The ever-evolving bachelor party

Bachelor Party Confidential by David Boyer.

They’re a time-honoured tradition that dates back to 500 BC, when Spartan men revered their own before sending them off to married life.

Now, they’re simply known for their stripper shows and heavy-handed beer consumption.

“(A constant at every bachelor party) is booze and women,” says David Boyer, author of Bachelor Party Confidential: A Real-Life Peek Behind the Closed-Door Tradition. “Even if there aren’t booze and women at the party, there is the discussion of whether there should be.”

Yet the presence of nearly naked women that stereotype so many bachelor parties of today did, at one time, serve a purpose.

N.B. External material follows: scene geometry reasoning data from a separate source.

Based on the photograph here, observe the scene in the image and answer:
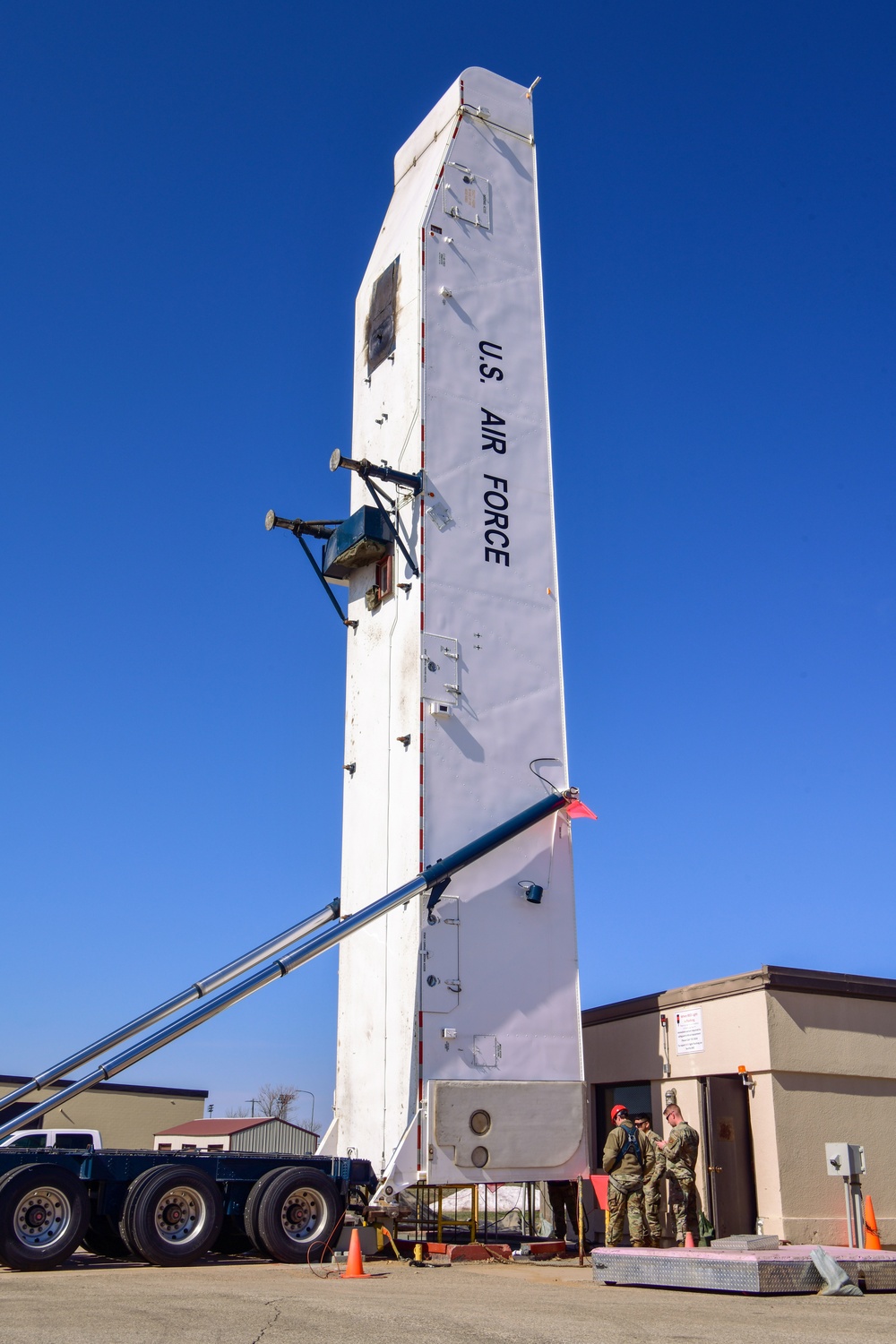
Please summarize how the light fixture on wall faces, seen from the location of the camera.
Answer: facing the viewer and to the left of the viewer

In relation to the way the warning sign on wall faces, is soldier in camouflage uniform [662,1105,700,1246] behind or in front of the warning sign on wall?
in front

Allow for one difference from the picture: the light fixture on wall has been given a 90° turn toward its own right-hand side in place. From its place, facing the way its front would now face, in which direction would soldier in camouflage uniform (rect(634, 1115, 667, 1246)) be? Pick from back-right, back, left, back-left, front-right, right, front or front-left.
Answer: left

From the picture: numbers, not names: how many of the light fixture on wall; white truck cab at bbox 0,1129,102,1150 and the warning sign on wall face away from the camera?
0

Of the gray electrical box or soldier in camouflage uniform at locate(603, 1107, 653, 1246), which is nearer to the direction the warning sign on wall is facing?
the soldier in camouflage uniform

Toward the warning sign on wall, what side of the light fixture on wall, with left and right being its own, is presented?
right

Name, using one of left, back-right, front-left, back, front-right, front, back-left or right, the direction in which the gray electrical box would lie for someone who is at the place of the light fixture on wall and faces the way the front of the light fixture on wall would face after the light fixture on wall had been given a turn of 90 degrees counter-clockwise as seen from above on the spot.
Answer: front-left

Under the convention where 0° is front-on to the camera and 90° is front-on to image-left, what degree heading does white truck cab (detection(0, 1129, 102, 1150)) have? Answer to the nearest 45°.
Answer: approximately 90°

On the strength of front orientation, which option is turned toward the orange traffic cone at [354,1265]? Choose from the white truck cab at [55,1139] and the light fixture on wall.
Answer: the light fixture on wall

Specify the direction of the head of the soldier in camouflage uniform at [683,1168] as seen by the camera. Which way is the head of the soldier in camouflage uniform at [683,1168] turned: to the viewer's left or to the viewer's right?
to the viewer's left

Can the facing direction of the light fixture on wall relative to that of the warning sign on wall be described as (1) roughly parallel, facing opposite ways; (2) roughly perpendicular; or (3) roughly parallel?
roughly parallel
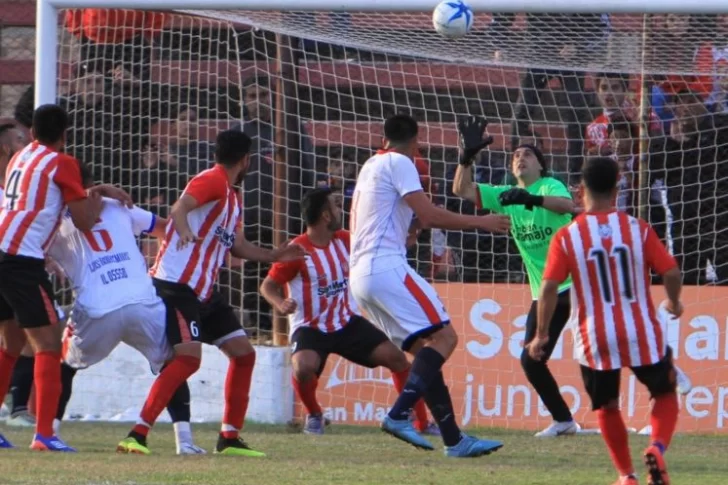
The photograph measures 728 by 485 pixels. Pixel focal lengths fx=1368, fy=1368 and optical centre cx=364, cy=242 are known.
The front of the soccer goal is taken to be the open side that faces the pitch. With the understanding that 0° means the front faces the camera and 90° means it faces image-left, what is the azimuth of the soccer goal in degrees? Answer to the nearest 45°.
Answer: approximately 0°

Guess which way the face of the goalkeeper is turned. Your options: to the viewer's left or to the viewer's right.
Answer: to the viewer's left

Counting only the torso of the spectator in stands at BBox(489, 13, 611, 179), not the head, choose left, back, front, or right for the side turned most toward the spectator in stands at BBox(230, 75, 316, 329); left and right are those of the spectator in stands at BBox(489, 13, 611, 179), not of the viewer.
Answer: right

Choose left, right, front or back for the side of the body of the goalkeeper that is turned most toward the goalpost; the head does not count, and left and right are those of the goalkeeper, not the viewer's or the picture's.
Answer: right

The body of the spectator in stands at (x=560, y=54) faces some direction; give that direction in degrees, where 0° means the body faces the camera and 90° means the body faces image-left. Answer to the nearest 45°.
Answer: approximately 0°

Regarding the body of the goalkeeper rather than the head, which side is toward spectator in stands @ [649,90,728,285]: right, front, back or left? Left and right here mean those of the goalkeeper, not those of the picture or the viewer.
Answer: back

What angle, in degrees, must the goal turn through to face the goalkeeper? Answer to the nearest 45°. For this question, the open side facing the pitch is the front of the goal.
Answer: approximately 45° to its left
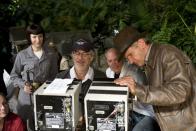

“In the 1950s, stag films were shown at bachelor parties. That’s where men learned about sex … and about the female anatomy, since they hadn’t had the experience first-hand. Back then, if you had never been with a woman and you’re about to get married, that’s as good a time as any to figure out how to please a woman,” says Boyer.

Now, men have the Internet and perhaps an outspoken girlfriend who is willing to lend a hand.

“That’s why I say it’s sort of a ritual in search of a purpose,” says Boyer. “The original reasons for having a bachelor party don’t hold up any more.”

But after scripting 5o stories (and interviewing plenty more) from men, party planners, strippers, bouncers and even an S&M clown, Boyer thinks he’s found the meaning of today’s bachelor party and it has little to do with sex. “So much of our lives are integrated with both genders. We work together, play together, and are on teams together. I think the bachelor party is one of the few remaining male-only bonding traditions,” says Boyer.

One group of men Boyer interviewed decided to take their friend to his parents’ house and build him and his wife a tree house for his bachelor party because they knew how much he liked to build things. “That for them was pushing the envelope,” says Boyer.

However, that’s not to say some bachelor parties don’t get out of hand. Boyer’s favourite stag tale is from Australia where a group of rugby players take the bachelor out to the pub. After too many drinks, he passes out at the bar and his friends — one of whom is a doctor — decide to play a prank on him. “They put on a cast from his ankle to his hip … and it’s only a few days before the wedding,” says Boyer. “So, he goes to his wedding on crutches and in a cast. Then he goes on his honeymoon to Fiji in this cast, without really having a broken leg. His whole wedding is essentially dominated by this fake broken leg.”

It’s stories like these that make so many brides-to-be worry about the time-honoured tradition.